High carb/workout day

Weigh in=149

Goal
  • Protien=150
  • Carbs=450
  • Fat=30
  • Calories=2670

Actual
  • Protien=166.5
  • Carbs=379.5
  • Fat=38
  • Calories=2526


Calories over all are close. I eat 6 meals as is to reach 380 carbs any input on if I should eat a 7th meal with that I could get around another 60 grams.

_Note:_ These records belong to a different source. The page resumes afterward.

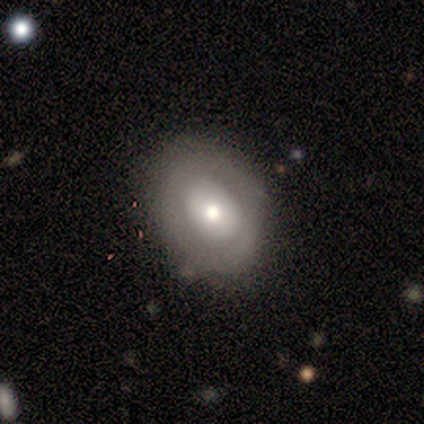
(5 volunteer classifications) This is marginally a smooth galaxy (40%, tied with featured or disk). How rounded: clearly in between (100%). Merging: possibly none (50%, tied with minor disturbance).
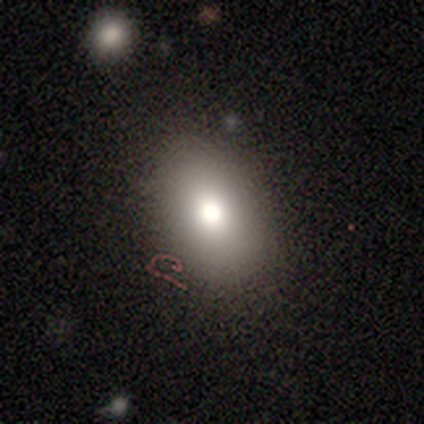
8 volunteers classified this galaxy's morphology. Q: Smooth or featured?
A: smooth (75%); runner-up: featured or disk (25%)
Q: How rounded?
A: in between (83%); runner-up: round (17%)
Q: Merging?
A: none (100%)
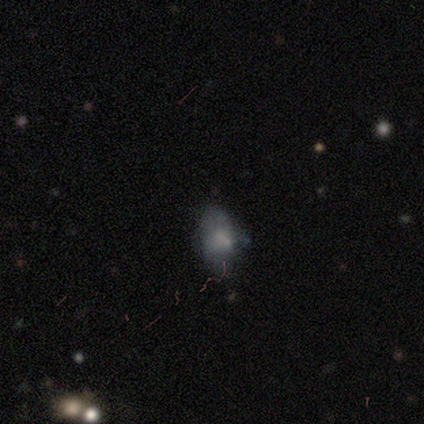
Smooth or featured? 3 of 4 (75%) said smooth. How rounded? 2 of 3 (67%) said in between. Merging? 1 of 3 (33%, tied with minor disturbance and major disturbance) said none.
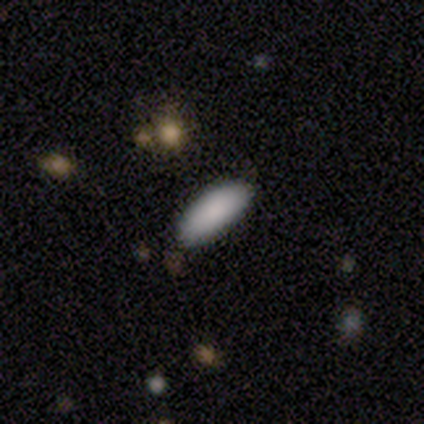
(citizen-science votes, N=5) Smooth or featured: smooth — 100%
How rounded: in between — 100%
Merging: none — 60% (minor disturbance — 20%)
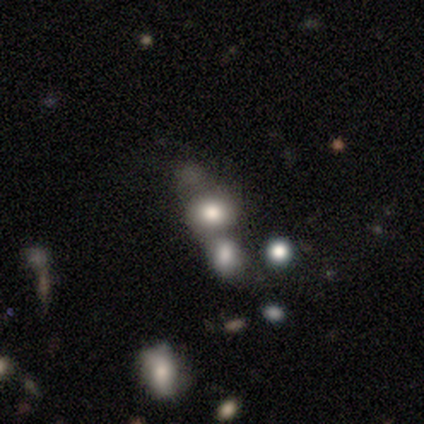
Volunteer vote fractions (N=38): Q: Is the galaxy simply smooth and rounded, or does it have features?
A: smooth — 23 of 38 (61%).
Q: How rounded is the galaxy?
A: round — 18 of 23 (78%).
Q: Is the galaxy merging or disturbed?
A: merger — 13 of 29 (45%).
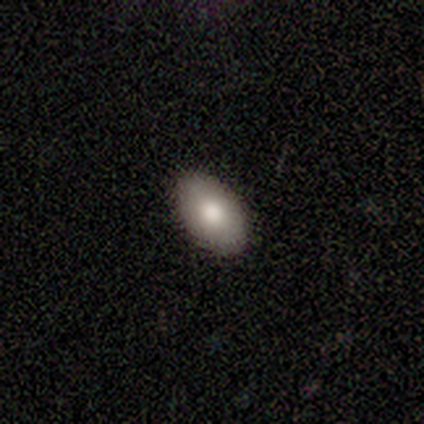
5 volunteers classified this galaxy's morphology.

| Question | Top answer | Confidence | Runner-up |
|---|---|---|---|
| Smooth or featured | smooth | 100% | — |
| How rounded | in between | 100% | — |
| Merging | none | 100% | — |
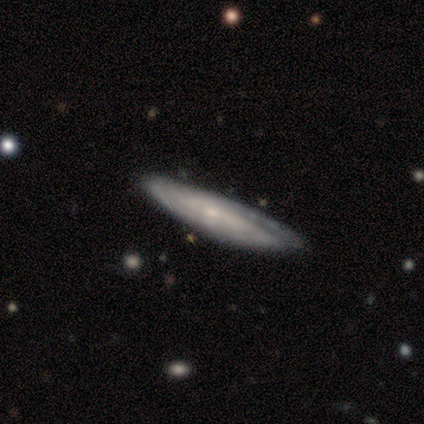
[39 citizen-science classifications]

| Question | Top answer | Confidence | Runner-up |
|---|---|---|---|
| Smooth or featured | featured or disk | 67% | smooth (31%) |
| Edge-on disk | yes | 62% | no (38%) |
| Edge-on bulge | none | 62% | rounded (25%) |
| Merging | none | 74% | minor disturbance (18%) |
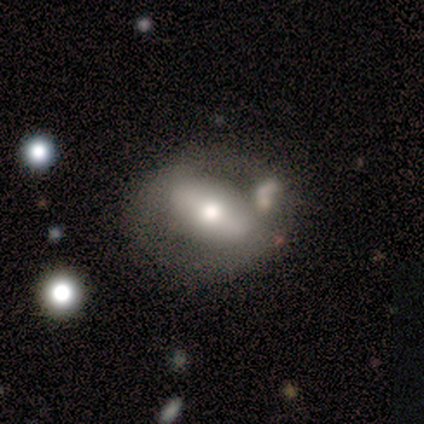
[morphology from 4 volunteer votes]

Heres an example of what I eat during the day

Morning
Fiberone
  • Pro=12
  • Carbs=60
  • Fat=6
OJ
  • Pro=12
  • Carbs=26
  • Fat=0

Lunch school lunch:cool:
Taco
  • Pro=29.5
  • Carbs=30.5
  • Fat=14
Milk
  • Pro=9
  • Carbs=31
  • Fat=2.5

snack 3:30
turkey sandwich
  • Pro=12
  • Carbs=34
  • Fat=0

dinner
taco shell (was in a taco mood today)
  • Pro=4
  • Carbs=28
  • Fat=2.5
Brown Rice
  • Pro=6
  • Carbs=64
  • Fat=2
Corn
  • Pro=4
  • Carbs=36
  • Fat=1
Peas
  • Pro=4
  • Carbs=12
  • Fat=0

pre workout
shake
  • Pro=25
  • Carbs=13
  • Fat=2
rice
  • Pro=3
  • Carbs=32
  • Fat=1

post w/o
Shake
  • Pro=46
  • Carbs=13
  • Fat=7

So there it is any comments on what could be changed would be nice.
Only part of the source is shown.